The discipline, the most serious that can be imposed short of removal from office, allows Santa Cruz County Superior Court Judge Ariadne Symons to keep her job on the bench. The commission concluded her actions “reflect an egregious disregard for the dignity of the very court where Judge Symons serves as a judicial officer.”

In a statement released by Symons’ attorney, Kathleen Ewins of Long & Levit, the judge said she accepts the commission’s findings. The disciplinary process, Symons said, “will make me a better judge now and in the future.”

Symons has served on the Santa Cruz bench since 2009.

On May 10, 2016, Symons told several people at her court that she had run a red light in the city of Capitola on her way to work that morning and that she had seen a flash, indicating a camera at the intersection had captured the event, according to a stipulation signed by the judge, her lawyer and commission director Gregory Dresser.

About a month later, Symons’ husband, the registered owner of the car the judge had been driving, received a ticket, which contained instructions on what to do if someone else committed the alleged violation. Symons’ husband filled out a form requesting a trial and denying he was the driver, although he didn’t identify his wife.

“The car is a family car and a number of people, family and friends, drive it,” the judge’s husband wrote. “I looked at the photo attached to the citation. It is rather unflattering and unclear. It could perhaps be any slightly pudgy white guy, but it is not me.”

On July 14, Judge Symons asked a court clerk “in the staff-only area of the courthouse” to deliver her husband’s request for trial to the appropriate court commissioner by interoffice mail. Symons told the clerk that the commissioner would not know the judge’s connection to the paperwork because she and her husband have different surnames. But the commissioner did discover the connection to Symons and alerted the presiding judge.

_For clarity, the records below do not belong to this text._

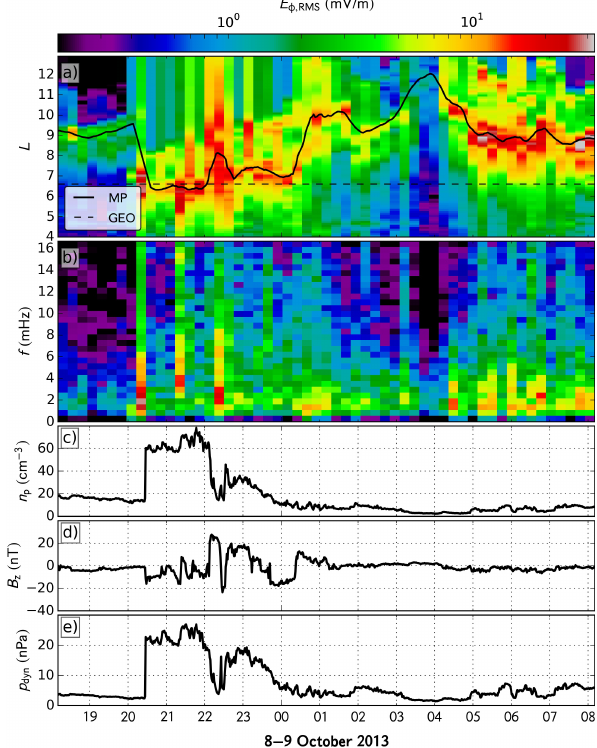
Figure 3. Power spectrum analysis for 8 October 2013 storm. The figure follows the same format as Fig. 1.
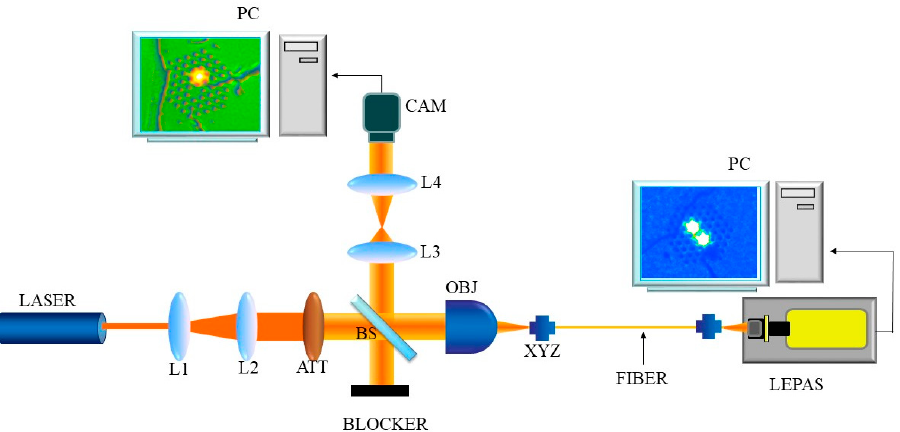
Figure 4. Schematic diagram of the experimental set-up used to excite selectively the fabricated mPOFs. L1: plane-concave lens; L2: symmetrical convex lens; ATT: attenuator; L3: symmetrical convex lens; L4: symmetrical convex lens; BS: beam splitter; OBJ: 0.4–NA objective lens; CAM: digital camera; XYZ: xyz linear translation stage. The near field pattern of five mPOF samples of 38.0 cm in length were measured at two different wavelengths: 594.0 and 612.0 nm. For each fiber sample and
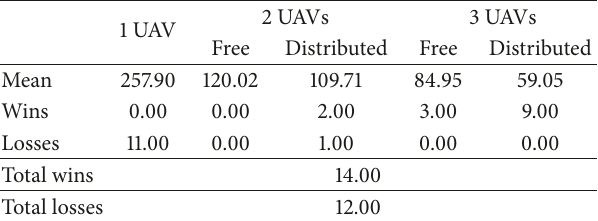
Table 9: Time results with fuzzy logic path planning.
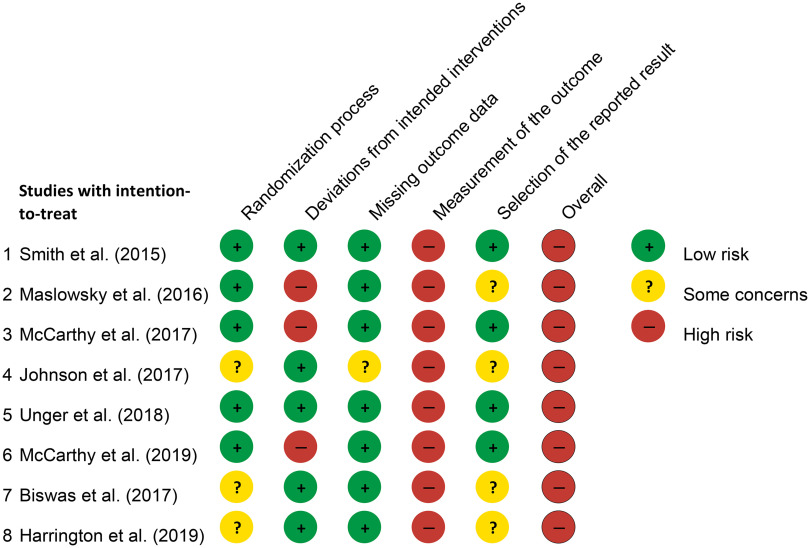
Risk of Bias in Studies of mHealth Interventions to Increase Contraceptive Uptake in Low- and Middle-Income Countries, N=8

Symons admitted to then-Presiding Judge Denine Guy that she had driven through the red light but said her husband wanted to challenge the ticket without implicating her.

Guy told Symons that she needed to accept responsibility, and Symons wrote letters advising the Capitola Police Department and the court that she, and not her husband, was driving that day.

Symons did not receive a new citation, and the county sent her husband $489 to refund the bail he originally paid to fight the ticket.

“When a judge does not respect the law or the processes of the court, public respect for the judiciary is seriously undermined,” the Commission on Judicial Performance said in its censure order Monday.

Commissioners also chastised Symons for several other unrelated instances, including making impertinent remarks to litigants in her courtroom and holding improper ex parte communications. The commission noted that Symons had received an advisory letter in 2013 and a private admonishment in 2015 for improper behavior.

In mitigation, commissioners cited letters of support from the judge’s colleagues, including her presiding and assistant presiding judge, and the agency noted her admission to the facts in the case and her previous work as an assistant U.S. attorney and a county prosecutor.

All 10 commissioners who participated in Symons’ case voted for the severe public censure.